■ Trecho fornecido
Mas se enganaram os que imaginaram uma restauração da natureza e a purificação completa do ar. Ainda em maio de 2020, a concentração de CO2 na atmosfera bateu o recorde de 417,1 partes por milhão. Tudo voltou ao estágio habitual – ou melhor, ao desequilíbrio natural.
O fato é que o CO2 persiste no ar, e por tempo indeterminado. As ameaças ao meio ambiente resultantes dessa presença teimosa se repetem, como temperaturas e precipitações extremas, mudança do regime e da disponibilidade das águas e aumento do nível do mar que pode provocar inundações incontroláveis.
Esse quadro só fez piorar com o avanço da civilização. Um retorno aos níveis pré-industriais de pureza do ar e dos recursos naturais nunca mais será possível. A única possibilidade de salvar o que resta do meio ambiente e da viabilidade da vida está na ação da ciência e da tecnologia.
Este é o argumento central da jornalista americana Elizabeth Kolbert no livro “Sob um Céu Branco: A Natureza no Futuro”, (Intrínseca, 224 páginas, R$ 49,90 na versão impressa e R$ 34,90 na digital), recém-lançado no Brasil.
Kolbert trabalha desde 1999 na cobertura de assuntos ecológicos na redação da revista The New Yorker. A jornalista ganhou o prêmio Pulitzer em Não Ficção em 2015 pelo livro “A Sexta Extinção” (2015), lançado no Brasil, em que já alertava para o Antropoceno, a era na qual ação do homem na destruição dos recursos naturais se anuncia irreversível.
“Sob um Céu Branco” retoma o alerta, sob uma perspectiva menos apocalíptica e mais propositiva. Trata-se de uma grande reportagem em que a autora conversou com dezenas de cientistas, empreendedores atmosféricos, microbiólogos, biólogos e engenheiros genéticos para compreender a situação atual da natureza.

■ Exercício 1
Quais anos aparecem no texto sobre o livro de Elizabeth Kolbert? Liste todos, sem repetir.
■ Exercício 2
Escreva o que vem a seguir no texto sobre o livro de Elizabeth Kolbert, começando depois da última frase apresentada.

■ Material fornecido

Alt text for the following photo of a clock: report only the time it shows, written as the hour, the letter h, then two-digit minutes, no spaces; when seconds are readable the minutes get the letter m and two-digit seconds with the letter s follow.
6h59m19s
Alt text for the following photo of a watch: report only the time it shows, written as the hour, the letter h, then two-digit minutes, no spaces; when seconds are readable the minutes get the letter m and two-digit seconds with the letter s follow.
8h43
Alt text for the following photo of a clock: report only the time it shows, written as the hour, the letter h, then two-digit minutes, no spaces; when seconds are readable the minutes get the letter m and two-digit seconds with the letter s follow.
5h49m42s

--

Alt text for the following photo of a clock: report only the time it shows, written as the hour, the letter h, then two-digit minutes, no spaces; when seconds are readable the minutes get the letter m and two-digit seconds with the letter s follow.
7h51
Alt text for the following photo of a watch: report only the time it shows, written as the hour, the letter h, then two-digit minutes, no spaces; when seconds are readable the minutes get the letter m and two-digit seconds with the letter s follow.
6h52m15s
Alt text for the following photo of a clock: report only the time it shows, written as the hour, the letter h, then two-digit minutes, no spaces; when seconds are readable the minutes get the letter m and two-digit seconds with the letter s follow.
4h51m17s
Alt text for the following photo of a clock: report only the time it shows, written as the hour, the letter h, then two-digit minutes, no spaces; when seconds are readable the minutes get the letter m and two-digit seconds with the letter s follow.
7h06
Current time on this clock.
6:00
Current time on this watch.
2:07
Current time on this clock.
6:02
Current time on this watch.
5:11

---

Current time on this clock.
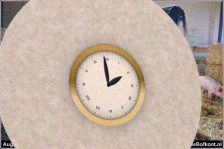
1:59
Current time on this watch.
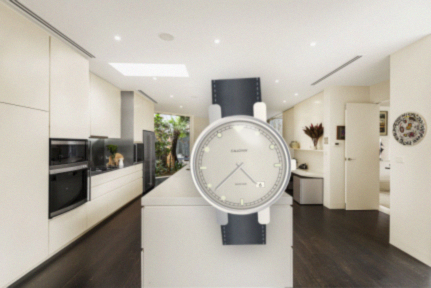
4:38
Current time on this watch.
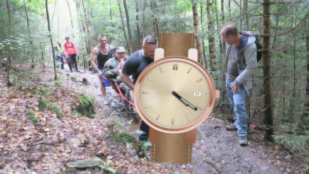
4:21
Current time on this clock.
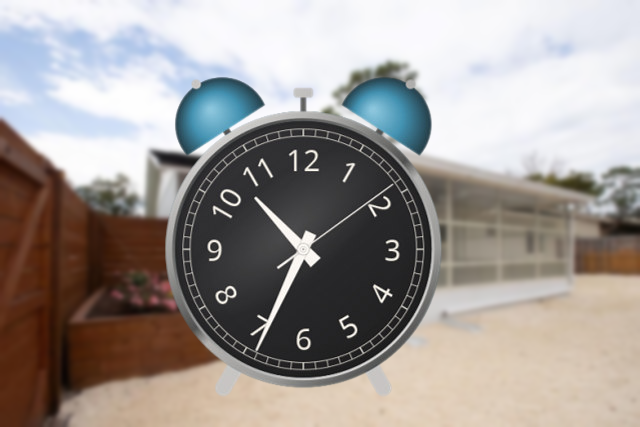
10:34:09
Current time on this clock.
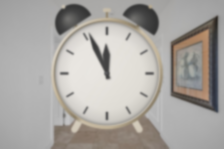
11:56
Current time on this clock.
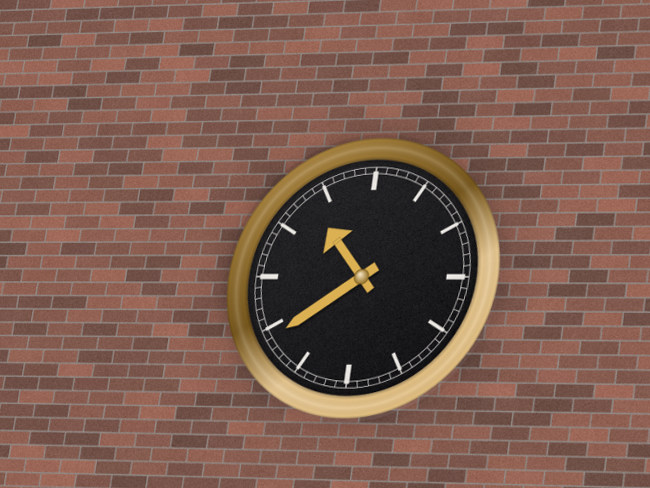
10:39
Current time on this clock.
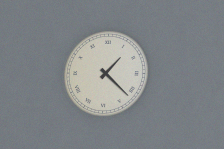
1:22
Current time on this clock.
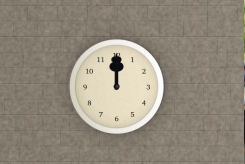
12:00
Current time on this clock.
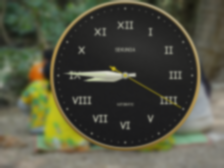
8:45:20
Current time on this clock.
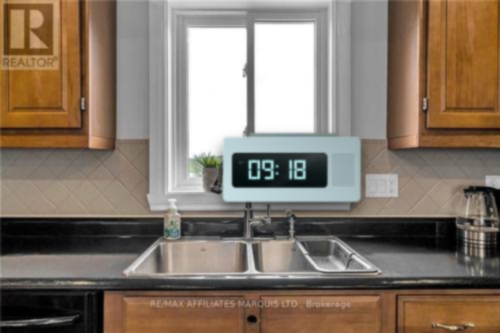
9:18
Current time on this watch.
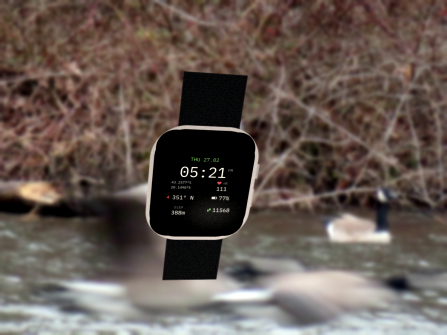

■ Resposta esperada 1
2020, 1999 e 2015.

■ Resposta esperada 2
“Não existe mais aquele planeta de perfeição idílica”, diz Kolbert. “A paisagem perfeita, com rios límpidos, animais e flora originárias deram lugar à natureza monitorada.”
Em outros termos, somente a tecnologia e a pesquisa científica podem salvar o homem do homem predador. Sem elas, a economia mundial corre o risco de involuir.
Estamos no limiar da natureza artificial? Segundo Kolbert, tudo indica que sim. As soluções que ela levantou, tanto em uma pesquisa histórica, como nos diálogos com cientistas, beiram a ficção científica. “São drásticas”, afirma. “Mas talvez sejam a única alternativa.”
A preocupação com a tomada de medidas diante da degradação remonta aos anos 1960, na época da Guerra Fria, quando americanos e soviéticos concorriam em avanços científicos e se preocupavam com as alterações atmosféricas e nos rios.
As emissões de carbono aumentavam e os blocos rivais se confrontavam sobre quem dominaria a engenharia climática. A ponto de um engenheiro, o soviético Petr Borisov, lançar uma advertência: “O que a espécie humana precisa é de uma guerra contra o frio, e não de uma guerra fria’’, disse. Hoje, curiosamente, a guerra parece ser contra o inimigo antípoda: o aquecimento global.
Na época, Borisov propôs um projeto mundial para derreter a calota polar ártica para construir uma barragem ao longo do Estreito de Behring. A medida seguinte seria bombear as águas geladas do Oceano Ártico para o Pacífico Norte. Esse encontro de trilhões de litros de água equilibraria a temperatura, produzindo invernos menos rigorosos.
O livro está repleto de projetos que parecem igualmente excêntricos, que se sucederam ao longo das décadas. Se a engenharia ambiental era a vedete dos anos 1960, a geoengenharia se tornou a disciplina que se apresenta como solução, segundo Kolbert.
A jornalista foi apresentada a métodos como instalar barreiras elétricas para peixes predadores, como as carpas no rio Mississippi, que praticamente se tornou um rio dominado por esse tipo de peixe importado da China há centenas de anos, em detrimento da flora e da fauna marinha. As barreiras eletrificadas seriam um começo para a despoluição de milhares de rios espalhados pelo mundo.
Uma segunda medida extrema é a extração de dióxido de carbono da atmosfera. Isso se afigura possível em situações pontuais, mas ainda é um desafio gigantesco para os cientistas, se quiserem atuar em grande escala, o que seria a única maneira de eliminar a causa principal dos problemas climáticos do planeta.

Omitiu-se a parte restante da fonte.